▶ _Problem requirements_: What must be returned is the number of lines in the records holding the word "Summary", with no other text.
**** Records provided
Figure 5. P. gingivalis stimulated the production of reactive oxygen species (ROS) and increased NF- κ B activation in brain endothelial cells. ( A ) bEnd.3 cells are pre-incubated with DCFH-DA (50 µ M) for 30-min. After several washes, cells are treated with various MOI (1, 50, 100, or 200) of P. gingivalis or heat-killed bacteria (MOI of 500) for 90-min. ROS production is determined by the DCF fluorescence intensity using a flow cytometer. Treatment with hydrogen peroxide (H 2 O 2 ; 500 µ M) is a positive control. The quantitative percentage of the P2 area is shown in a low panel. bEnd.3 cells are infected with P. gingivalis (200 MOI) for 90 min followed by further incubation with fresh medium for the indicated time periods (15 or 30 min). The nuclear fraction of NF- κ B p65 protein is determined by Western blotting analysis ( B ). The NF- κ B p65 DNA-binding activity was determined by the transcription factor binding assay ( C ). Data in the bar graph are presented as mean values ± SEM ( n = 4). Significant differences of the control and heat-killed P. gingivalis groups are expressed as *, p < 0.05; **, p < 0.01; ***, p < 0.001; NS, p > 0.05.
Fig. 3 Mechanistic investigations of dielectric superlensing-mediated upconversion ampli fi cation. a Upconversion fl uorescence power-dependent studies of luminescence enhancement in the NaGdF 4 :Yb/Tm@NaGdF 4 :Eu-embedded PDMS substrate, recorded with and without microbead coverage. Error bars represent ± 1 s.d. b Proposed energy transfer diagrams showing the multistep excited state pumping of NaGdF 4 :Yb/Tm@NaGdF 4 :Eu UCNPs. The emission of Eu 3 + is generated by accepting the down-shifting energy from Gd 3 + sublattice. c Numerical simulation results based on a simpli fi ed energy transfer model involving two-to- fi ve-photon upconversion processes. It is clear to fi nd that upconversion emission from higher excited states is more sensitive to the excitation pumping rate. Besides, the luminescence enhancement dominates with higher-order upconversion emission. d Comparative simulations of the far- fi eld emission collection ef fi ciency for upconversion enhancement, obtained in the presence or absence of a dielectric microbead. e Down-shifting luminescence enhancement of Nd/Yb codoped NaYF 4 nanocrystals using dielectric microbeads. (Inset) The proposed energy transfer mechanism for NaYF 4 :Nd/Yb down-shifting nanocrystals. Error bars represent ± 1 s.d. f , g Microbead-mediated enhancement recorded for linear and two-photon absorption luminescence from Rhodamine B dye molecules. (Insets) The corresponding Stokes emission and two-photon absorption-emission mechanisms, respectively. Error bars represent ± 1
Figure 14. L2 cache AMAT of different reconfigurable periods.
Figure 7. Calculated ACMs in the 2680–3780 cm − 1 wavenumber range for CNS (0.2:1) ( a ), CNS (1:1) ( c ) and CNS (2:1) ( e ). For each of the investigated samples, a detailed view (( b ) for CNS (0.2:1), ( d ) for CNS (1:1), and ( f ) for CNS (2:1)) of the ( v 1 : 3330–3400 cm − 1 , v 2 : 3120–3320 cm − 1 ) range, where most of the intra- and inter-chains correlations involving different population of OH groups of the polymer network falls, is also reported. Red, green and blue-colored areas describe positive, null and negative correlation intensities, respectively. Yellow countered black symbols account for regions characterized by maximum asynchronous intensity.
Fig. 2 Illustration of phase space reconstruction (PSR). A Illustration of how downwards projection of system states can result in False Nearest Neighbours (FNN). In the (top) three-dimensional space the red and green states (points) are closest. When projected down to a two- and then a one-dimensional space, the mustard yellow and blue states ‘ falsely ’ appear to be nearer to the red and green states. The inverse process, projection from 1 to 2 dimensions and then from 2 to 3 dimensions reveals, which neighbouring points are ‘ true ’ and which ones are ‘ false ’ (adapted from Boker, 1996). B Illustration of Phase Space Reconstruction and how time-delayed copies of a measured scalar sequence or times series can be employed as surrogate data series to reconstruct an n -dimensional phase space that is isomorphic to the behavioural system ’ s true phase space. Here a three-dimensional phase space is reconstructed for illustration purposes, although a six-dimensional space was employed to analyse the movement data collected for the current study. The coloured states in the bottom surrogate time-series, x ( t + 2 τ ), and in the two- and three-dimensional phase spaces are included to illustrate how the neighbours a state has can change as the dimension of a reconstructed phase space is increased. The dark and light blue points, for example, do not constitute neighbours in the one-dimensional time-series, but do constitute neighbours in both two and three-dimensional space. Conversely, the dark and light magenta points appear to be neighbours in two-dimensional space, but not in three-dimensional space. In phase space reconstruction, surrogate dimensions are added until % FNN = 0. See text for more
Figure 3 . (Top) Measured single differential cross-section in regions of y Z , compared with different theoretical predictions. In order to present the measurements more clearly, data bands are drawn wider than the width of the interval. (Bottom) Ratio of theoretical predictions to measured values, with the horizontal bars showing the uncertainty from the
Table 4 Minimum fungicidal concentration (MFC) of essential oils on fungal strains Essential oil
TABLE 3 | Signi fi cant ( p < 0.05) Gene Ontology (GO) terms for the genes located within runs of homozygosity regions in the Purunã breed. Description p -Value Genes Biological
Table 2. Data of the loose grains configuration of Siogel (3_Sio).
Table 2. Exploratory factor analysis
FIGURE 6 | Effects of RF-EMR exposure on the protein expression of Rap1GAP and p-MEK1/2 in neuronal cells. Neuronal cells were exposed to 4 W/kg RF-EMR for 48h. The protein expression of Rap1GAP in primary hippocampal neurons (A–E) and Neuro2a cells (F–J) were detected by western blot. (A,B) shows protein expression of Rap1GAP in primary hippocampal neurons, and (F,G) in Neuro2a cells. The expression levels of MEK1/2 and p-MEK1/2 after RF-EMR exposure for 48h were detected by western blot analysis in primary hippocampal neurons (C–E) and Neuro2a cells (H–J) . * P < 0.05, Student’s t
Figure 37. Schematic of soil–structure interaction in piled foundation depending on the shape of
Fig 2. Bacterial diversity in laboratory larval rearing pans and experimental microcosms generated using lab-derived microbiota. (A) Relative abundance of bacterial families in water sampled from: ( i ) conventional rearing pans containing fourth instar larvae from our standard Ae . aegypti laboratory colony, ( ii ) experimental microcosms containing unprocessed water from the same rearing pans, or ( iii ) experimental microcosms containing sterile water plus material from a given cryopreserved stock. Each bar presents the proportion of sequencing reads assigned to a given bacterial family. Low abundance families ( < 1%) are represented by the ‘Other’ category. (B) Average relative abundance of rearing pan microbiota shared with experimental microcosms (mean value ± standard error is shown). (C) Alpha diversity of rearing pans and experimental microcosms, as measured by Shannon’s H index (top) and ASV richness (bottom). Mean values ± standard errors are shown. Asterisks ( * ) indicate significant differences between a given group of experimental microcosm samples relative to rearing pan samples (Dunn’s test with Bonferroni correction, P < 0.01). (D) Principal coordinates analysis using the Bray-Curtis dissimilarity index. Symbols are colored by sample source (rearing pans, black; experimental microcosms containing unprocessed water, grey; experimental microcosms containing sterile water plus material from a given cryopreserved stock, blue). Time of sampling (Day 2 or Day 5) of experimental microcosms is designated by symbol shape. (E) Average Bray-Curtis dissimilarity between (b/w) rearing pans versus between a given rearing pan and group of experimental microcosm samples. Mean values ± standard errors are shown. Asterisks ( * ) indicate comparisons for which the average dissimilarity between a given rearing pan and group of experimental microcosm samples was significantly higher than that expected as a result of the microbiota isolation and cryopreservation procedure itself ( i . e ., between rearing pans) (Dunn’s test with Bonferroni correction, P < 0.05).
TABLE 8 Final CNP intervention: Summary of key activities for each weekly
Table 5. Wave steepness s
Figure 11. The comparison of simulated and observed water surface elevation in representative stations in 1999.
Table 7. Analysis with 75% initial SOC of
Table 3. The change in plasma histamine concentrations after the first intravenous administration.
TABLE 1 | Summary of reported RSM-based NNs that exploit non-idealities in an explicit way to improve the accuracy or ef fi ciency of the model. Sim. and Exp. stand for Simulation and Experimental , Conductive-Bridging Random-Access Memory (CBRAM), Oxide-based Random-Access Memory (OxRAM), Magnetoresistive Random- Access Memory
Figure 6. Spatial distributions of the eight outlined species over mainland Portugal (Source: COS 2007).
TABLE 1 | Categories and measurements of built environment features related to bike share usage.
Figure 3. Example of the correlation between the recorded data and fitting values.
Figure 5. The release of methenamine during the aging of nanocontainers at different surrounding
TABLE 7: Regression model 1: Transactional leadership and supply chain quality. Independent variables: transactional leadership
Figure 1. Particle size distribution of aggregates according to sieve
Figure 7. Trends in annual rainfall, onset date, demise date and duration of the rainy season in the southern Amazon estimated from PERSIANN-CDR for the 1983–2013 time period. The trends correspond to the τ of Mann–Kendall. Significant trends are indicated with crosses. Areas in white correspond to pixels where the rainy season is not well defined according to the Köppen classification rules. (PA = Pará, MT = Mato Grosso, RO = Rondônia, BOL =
********
▶ _Result for this exercise_: 2